We believe the 43% meltdown in share prices has grossly priced in the worries of the non-renewal of concession agreements (end in Nov 2019) with MoH. Overall, we remain positive on PHARMA due to their (i) expertise in L&D, (ii) the margins from the concession business are not attractive (c.1%-2%) to attract other distributors or competitors, (iii) it is highly unlikely that with the current financial position of the government they would undertake the necessary investments to return the drug distribution function back into public hands, (iv) increasing contribution from Indonesia due to its huge population over 270m and (vi) attractive risk-reward profile at 10x FY19E P/E and 1.2x P/B, which are 36.7% and 41.1% lower compared to its peers (33% from 5Y average P/E of 15x), supported by a resilient FY18-20E EPS CAGR of 7% and attractive FY19-20 DYs of 8.6-9.4%.

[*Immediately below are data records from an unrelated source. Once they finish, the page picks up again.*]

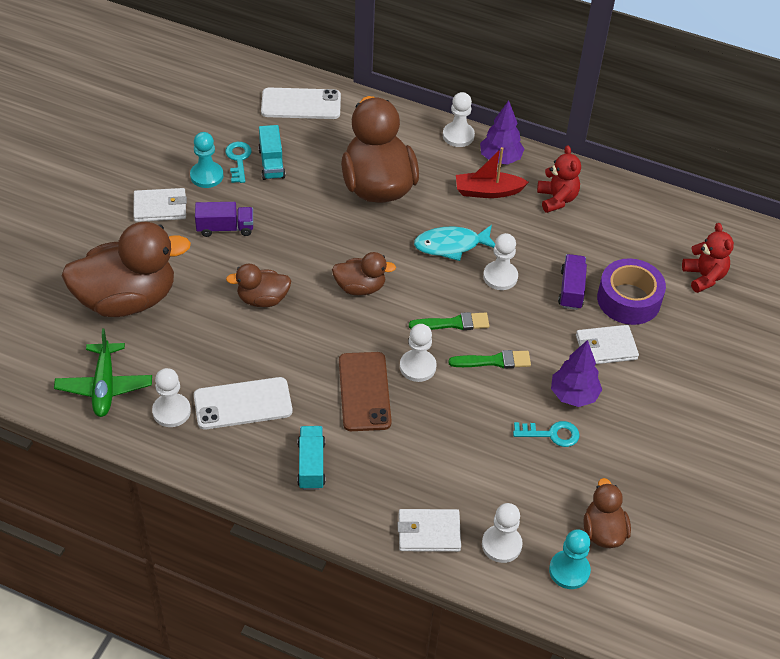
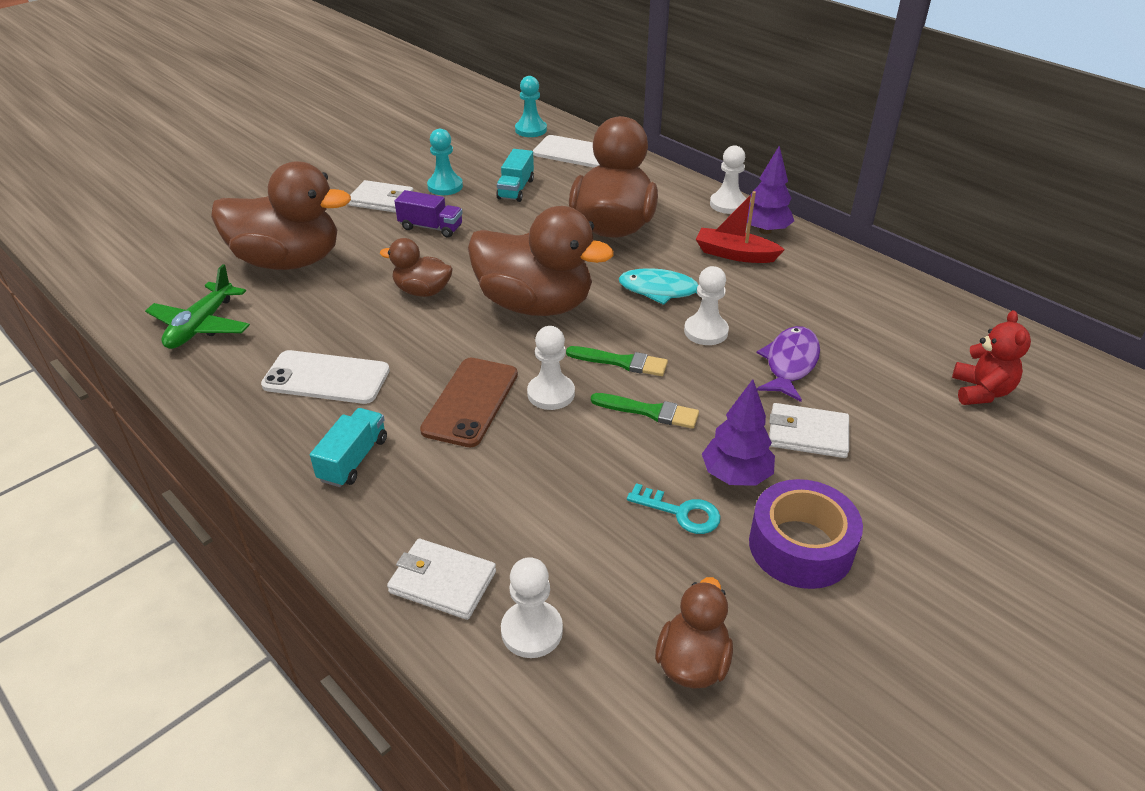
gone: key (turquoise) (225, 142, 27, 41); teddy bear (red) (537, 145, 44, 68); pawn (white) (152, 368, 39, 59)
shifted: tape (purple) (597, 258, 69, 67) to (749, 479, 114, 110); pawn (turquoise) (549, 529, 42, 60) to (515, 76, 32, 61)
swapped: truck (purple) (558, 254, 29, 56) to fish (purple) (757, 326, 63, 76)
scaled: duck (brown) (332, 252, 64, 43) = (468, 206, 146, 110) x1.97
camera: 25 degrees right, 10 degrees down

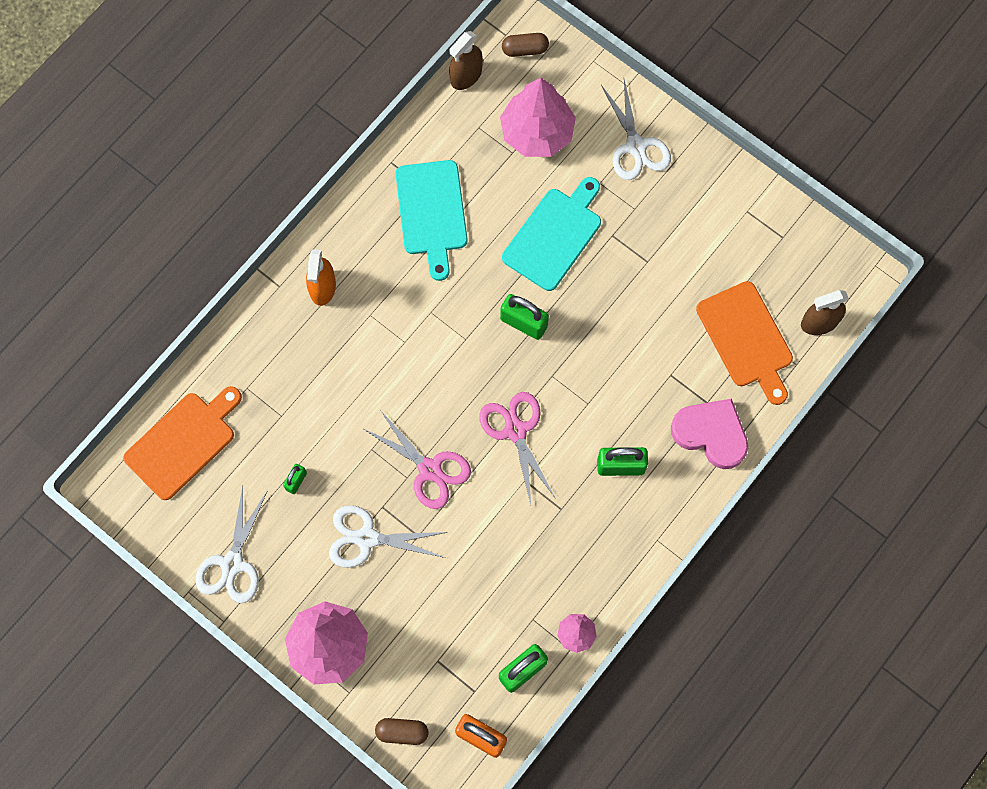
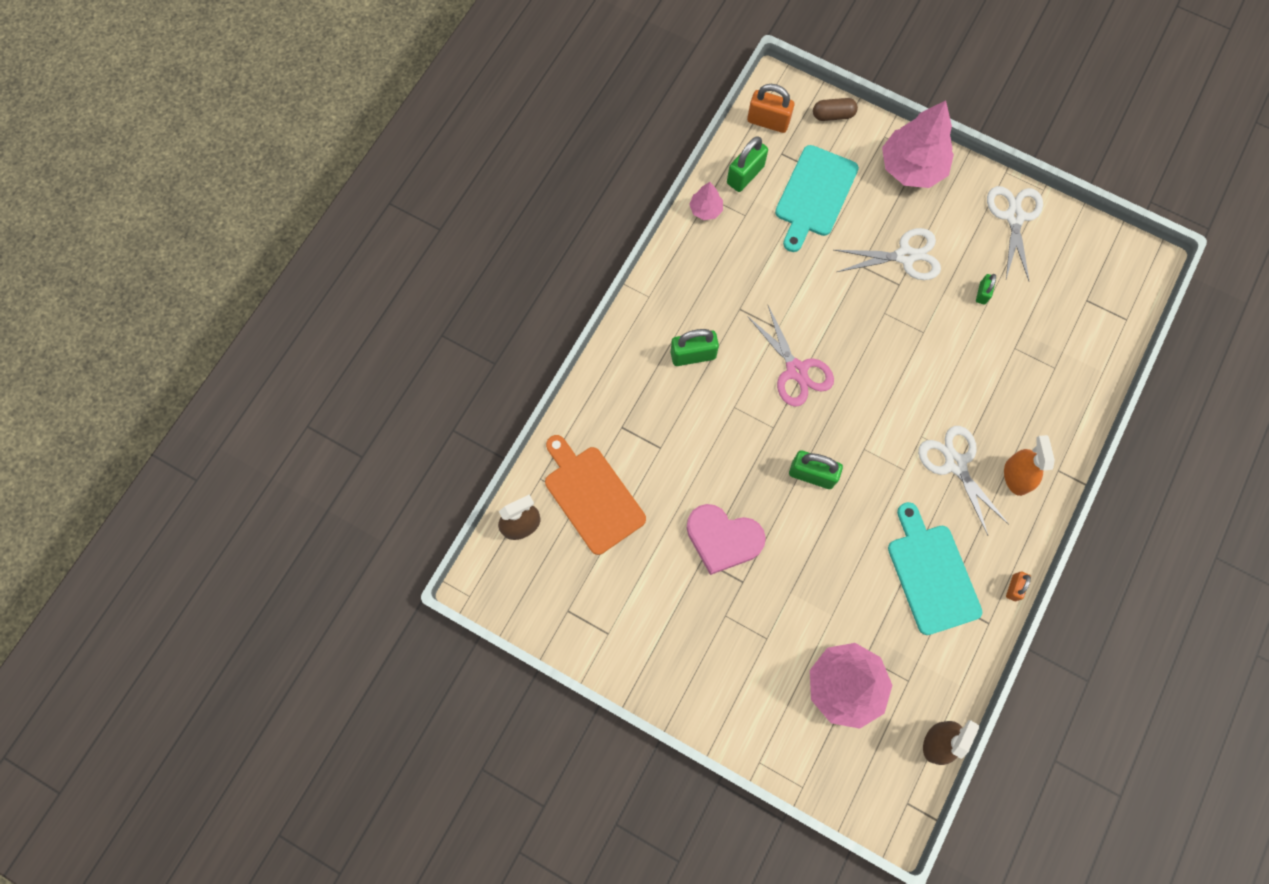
gone: capsule (brown) (502, 33, 47, 24); cutting board (orange) (123, 386, 119, 114); scissors (pink) (364, 410, 107, 99)
new: padlock (orange) (1006, 572, 25, 29)
shifted: scissors (white) (601, 80, 70, 100) to (918, 426, 91, 109); cutting board (turquoise) (502, 177, 99, 114) to (775, 145, 84, 107); heart (pink) (671, 399, 77, 70) to (687, 504, 79, 71)
camera: 170 degrees right, 0 degrees up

A good proxy to defensive healthcare segment. Pharmaniaga (PHARMA) has an exclusive right through a concession agreement (CA) with the Ministry of Health (MOH) to local and foreign principals with clients that include government hospitals, private medical centres, pharmacies and private clinics. Overall, PHARMA’s core business segments include logistics and distribution (L&D), manufacturing of generic pharmaceuticals and medical devices, sales and marketing as well as distribution of medical products and hospital equipment. In 2018, government revenue makes up >90% of PHARMA’s revenue (54%: concession; 46%: non-concession) segment. The remaining balance is from Indonesia and other Malaysian private sector.

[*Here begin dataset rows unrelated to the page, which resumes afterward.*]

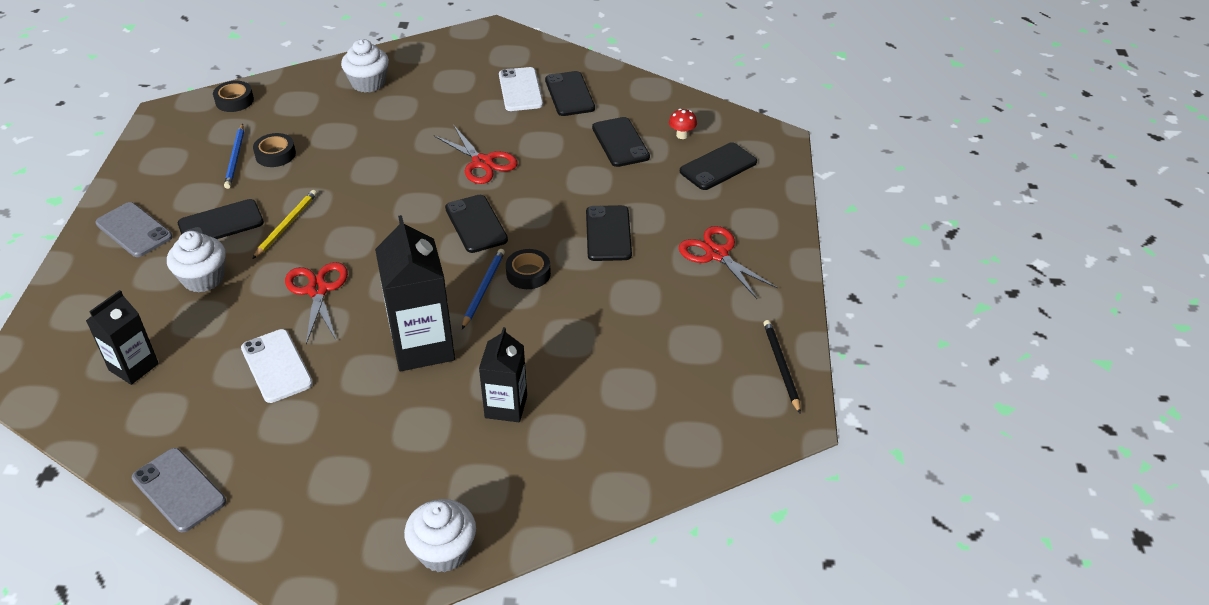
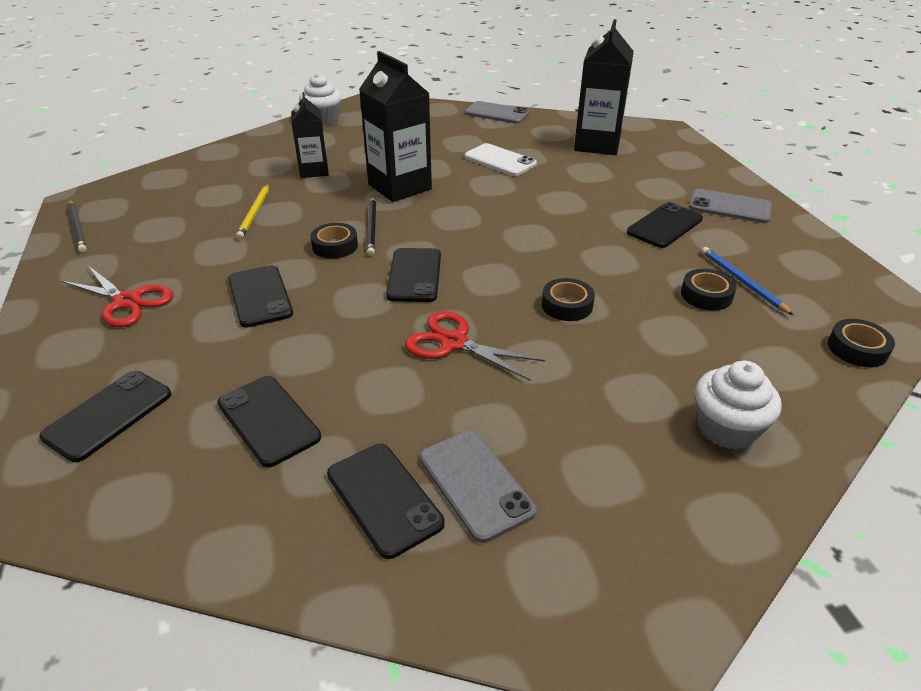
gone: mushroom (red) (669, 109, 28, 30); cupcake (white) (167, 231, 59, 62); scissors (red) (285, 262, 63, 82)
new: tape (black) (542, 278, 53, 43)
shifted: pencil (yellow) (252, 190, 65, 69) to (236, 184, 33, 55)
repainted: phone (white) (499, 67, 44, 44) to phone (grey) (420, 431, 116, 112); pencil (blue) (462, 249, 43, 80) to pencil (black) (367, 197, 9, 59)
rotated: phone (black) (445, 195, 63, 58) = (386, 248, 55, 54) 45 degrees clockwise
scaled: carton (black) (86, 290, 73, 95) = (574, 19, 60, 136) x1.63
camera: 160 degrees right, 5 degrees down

HLIB maintains a BUY with TP RM3.55. PHARMA slumped 43% since GE14 amid worries of the PH-government would review all medical supplies concession agreements (ending Nov 2019). Overall, we remain positive on PHARMA due to their (i) expertise in L&D, (ii) the margins from the concession business are not attractive (c.1%-2%) to attract other distributors or competitors, (iii) it is highly unlikely that with the current financial position of the government they would undertake the necessary investments to return the drug distribution function back into public hands, (iv) increasing contribution from Indonesia due to its huge population over 270m and (vi) attractive risk-reward profile at 10x FY19E P/E and 1.2x P/B, which are 36.7% and 41.1% lower compared to its peers, supported by a resilient FY18-20E EPS CAGR of 7% and attractive FY19-20 DYs of 8.6-9.4%.

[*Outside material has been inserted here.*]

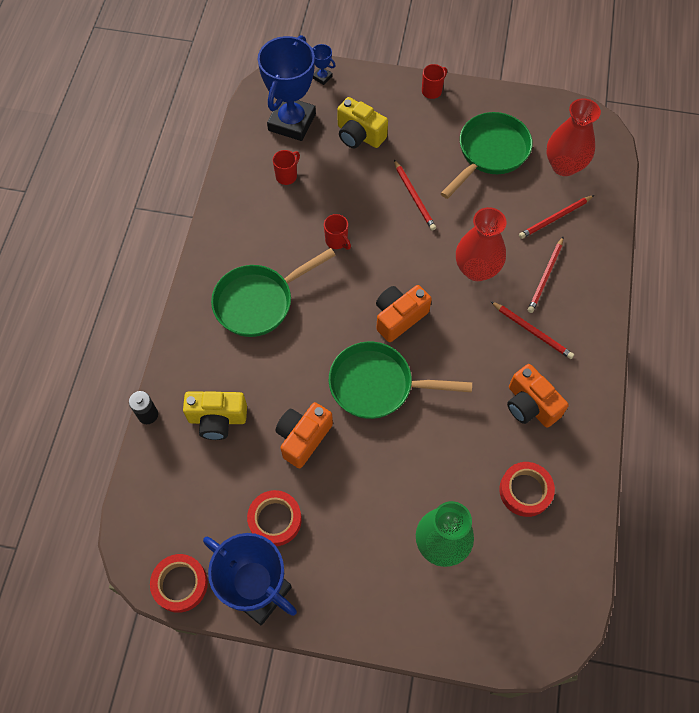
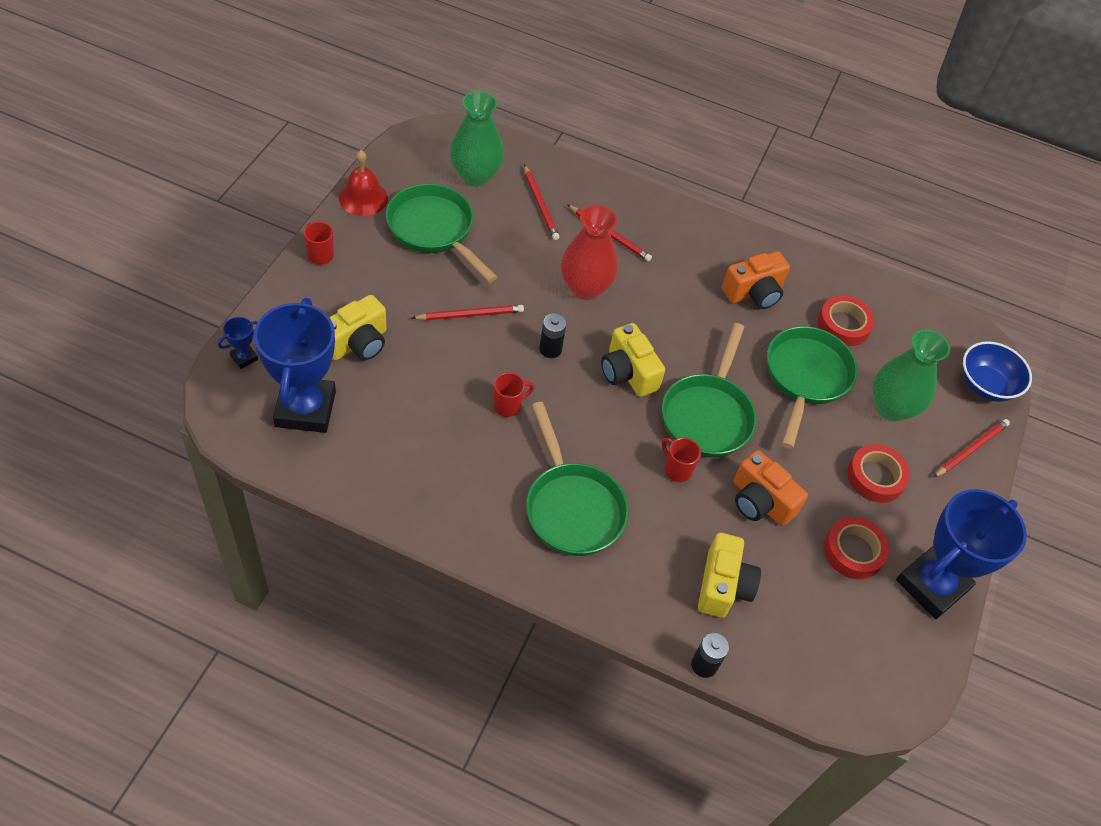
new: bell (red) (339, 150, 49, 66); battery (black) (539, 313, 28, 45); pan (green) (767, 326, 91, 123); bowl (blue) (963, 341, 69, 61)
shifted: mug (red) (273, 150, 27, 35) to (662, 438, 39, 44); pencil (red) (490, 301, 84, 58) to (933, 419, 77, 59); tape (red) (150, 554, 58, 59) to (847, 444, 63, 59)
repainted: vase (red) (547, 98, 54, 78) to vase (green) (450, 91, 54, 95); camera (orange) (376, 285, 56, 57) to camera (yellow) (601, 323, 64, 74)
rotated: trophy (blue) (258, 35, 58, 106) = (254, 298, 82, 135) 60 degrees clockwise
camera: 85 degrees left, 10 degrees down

Values resurface amid steeply oversold position. In the short term, PHARMA may trap in consolidation mode as share prices continue to hover below the multiple major SMAs. Nevertheless, downside risks are limited as MACD histograms are on the mend, coupled with deeply oversold slow stochastic and RSI. Once this pattern ends, we expect prices to stage a breakout above RM2.52 (10D SMA), followed by the RM2.68 (38.2% FR) barrier, before reaching our LT objective at RM2.78 (23.6% FR). Key supports are RM2.28 (all-time low) and RM2.13 (123.6% FR). Cut loss at RM2.12.